2x, maybe thats -2x..

139. TuringTest

there ya go ;-)

140. TuringTest

so it should be...?

141. Inopeki

6x+-2x+15x-5

142. TuringTest

scratch the extra plus sign, but yes, now simplify...

143. Inopeki

29x-5?

144. TuringTest

oh my mistake, you forgot that the first term would be squared First=2x(3x)=6x^2 now what do you get?

145. Inopeki

6x^2-2x+15x-5?

146. TuringTest

yes, and now simplify

147. Inopeki

4x^2+15x-5?

148. TuringTest

like terms, x with x.... not x with x^2...

149. Inopeki

so 6x^2+13x-5?

150. TuringTest

yes. good job. now simplify (2p-3)(5p-1)

151. Inopeki

10p^2-2p-15p-3? Simplified:10p^2-17p-3

152. TuringTest

good, but watch the last term negative times negative is...?

153. Inopeki

Oh right, positive.

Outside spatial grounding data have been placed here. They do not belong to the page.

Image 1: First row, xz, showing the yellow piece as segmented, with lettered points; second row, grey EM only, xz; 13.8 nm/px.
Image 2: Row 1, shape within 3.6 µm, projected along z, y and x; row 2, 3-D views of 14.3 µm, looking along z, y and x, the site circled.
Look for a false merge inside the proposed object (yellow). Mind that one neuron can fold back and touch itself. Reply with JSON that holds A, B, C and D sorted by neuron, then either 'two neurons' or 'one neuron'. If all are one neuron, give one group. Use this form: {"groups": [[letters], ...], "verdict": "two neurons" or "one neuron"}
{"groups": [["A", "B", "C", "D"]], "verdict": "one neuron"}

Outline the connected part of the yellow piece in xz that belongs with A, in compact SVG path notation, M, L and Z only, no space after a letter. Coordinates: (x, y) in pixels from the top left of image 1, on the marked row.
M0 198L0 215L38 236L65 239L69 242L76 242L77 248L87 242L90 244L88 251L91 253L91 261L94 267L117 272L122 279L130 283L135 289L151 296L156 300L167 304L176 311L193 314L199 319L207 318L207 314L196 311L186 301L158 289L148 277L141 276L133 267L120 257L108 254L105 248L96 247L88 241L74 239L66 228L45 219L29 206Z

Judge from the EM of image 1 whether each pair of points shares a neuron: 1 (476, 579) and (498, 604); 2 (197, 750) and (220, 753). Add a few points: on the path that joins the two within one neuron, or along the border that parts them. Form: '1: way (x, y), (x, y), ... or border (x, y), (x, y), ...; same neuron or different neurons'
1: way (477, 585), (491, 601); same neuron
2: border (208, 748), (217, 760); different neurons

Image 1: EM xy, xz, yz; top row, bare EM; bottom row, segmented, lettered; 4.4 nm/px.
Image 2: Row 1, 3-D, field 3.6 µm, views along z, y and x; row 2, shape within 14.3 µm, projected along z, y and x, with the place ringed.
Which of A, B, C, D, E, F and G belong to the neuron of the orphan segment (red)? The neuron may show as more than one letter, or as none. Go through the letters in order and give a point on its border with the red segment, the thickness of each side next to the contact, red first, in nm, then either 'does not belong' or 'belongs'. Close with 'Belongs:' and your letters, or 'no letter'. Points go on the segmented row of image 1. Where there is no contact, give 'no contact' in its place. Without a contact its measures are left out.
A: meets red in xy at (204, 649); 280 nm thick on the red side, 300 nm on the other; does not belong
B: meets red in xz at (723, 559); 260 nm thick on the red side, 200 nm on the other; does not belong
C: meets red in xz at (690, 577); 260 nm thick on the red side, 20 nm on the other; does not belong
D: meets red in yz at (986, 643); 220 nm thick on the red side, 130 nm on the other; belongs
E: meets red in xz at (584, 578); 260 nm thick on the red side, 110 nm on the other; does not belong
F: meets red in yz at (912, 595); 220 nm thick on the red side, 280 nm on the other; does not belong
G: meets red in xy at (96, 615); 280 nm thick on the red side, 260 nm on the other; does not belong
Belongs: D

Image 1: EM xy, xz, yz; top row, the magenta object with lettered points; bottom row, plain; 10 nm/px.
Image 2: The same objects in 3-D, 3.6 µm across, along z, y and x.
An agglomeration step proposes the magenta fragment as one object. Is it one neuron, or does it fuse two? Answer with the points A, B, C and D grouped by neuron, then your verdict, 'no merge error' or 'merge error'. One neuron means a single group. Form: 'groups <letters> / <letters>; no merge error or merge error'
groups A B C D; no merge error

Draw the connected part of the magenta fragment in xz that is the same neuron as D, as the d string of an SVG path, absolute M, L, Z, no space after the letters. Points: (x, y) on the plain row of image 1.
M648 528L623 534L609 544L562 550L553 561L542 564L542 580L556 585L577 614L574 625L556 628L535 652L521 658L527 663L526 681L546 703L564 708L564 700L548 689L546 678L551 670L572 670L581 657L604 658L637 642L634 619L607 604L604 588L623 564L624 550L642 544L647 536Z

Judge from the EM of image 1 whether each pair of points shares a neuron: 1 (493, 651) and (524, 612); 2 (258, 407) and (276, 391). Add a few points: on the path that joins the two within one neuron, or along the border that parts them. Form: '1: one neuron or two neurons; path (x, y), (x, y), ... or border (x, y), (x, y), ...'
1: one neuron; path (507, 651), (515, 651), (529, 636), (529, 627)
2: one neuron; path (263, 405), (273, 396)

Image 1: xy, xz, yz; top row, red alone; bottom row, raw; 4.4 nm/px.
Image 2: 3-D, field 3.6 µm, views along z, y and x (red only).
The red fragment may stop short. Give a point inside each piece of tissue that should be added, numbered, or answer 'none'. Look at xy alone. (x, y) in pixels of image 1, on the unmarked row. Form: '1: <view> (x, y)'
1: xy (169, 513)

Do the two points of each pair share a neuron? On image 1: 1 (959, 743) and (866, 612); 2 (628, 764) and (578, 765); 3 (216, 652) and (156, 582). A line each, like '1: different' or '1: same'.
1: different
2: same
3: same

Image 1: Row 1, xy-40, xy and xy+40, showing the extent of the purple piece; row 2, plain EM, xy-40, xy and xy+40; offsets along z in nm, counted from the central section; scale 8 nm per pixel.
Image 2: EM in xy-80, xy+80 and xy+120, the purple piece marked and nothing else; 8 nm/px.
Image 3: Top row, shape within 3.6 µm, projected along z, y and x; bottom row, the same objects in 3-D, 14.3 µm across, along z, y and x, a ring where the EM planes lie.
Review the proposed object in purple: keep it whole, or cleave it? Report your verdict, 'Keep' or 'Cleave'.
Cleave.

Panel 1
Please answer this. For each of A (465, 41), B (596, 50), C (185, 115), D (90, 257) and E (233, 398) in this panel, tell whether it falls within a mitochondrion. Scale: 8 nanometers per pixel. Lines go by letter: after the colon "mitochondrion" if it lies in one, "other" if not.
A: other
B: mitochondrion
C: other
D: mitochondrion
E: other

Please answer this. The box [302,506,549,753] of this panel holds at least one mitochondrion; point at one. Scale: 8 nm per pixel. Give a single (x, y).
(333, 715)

So 10p^2-17p+3?

154. Inopeki

2r^2+2r*3t+t*r+3t^2 Simplified: 2r^2+2r^2+3t^2+3t^2

155. TuringTest

stop before your simplification (which is wrong, sorry) look at the first step: 2r^2+2r*3t+t*r+3t^2 ^^^ should everything be positive?

156. Inopeki

Oh right.. 2r^2+2r*-3t+t*r

157. TuringTest

yes but you forgot the last term you should also put parentheses around the negative terms

158. Inopeki

2r^2+2r*(-3t)+t*(-r)?

159. TuringTest

lol it got deleted, what was the original problem please?

160. Inopeki

I cant remember :(

161. TuringTest

ok another, because we started losing terms in the last one (2y+x)(4y-3x)

162. Inopeki

8y+2y*3x+x*4y(-3x^2)

163. TuringTest

there should be four terms what is your first? write out the middle step

164. TuringTest

it's close in many ways, but there are quite a few mistakes

165. Inopeki

Ill put them in prenthesis (8y)+(2y*3x)+(x*4y)-(3x^2)

166. TuringTest

better, but the first is 2y(4y) no? and the outer is a positive times a negative as well

167. Inopeki

Oh, ill solve this one and then sleep :) (8y^2)+(2y*-3x)+(x*4y)-(3x^2)

168. TuringTest

nice, so to simplify this first multiply the coefficients...

169. Inopeki

(8y^2)+(8y^2*-3x^2)-(3x^2)

170. TuringTest

not I think you're getting tired (8y^2)+(2y*-3x)+(x*4y)-(3x^2)=8y^2-6xy+4xy-3x^2=?

171. TuringTest

no*

172. TuringTest

can you simplify the last step?

173. Inopeki

Yeah, i need to sleep.

174. TuringTest

for future reference:$(8y^2)+(2y*-3x)+(x*4y)-(3x^2)$$=8y^2-6xy+4xy-3x^2=8y^2-2xy-3y^2$goodnight!

175. Inopeki

Good night! Thanks for all youve taught me :D See you tomorrow?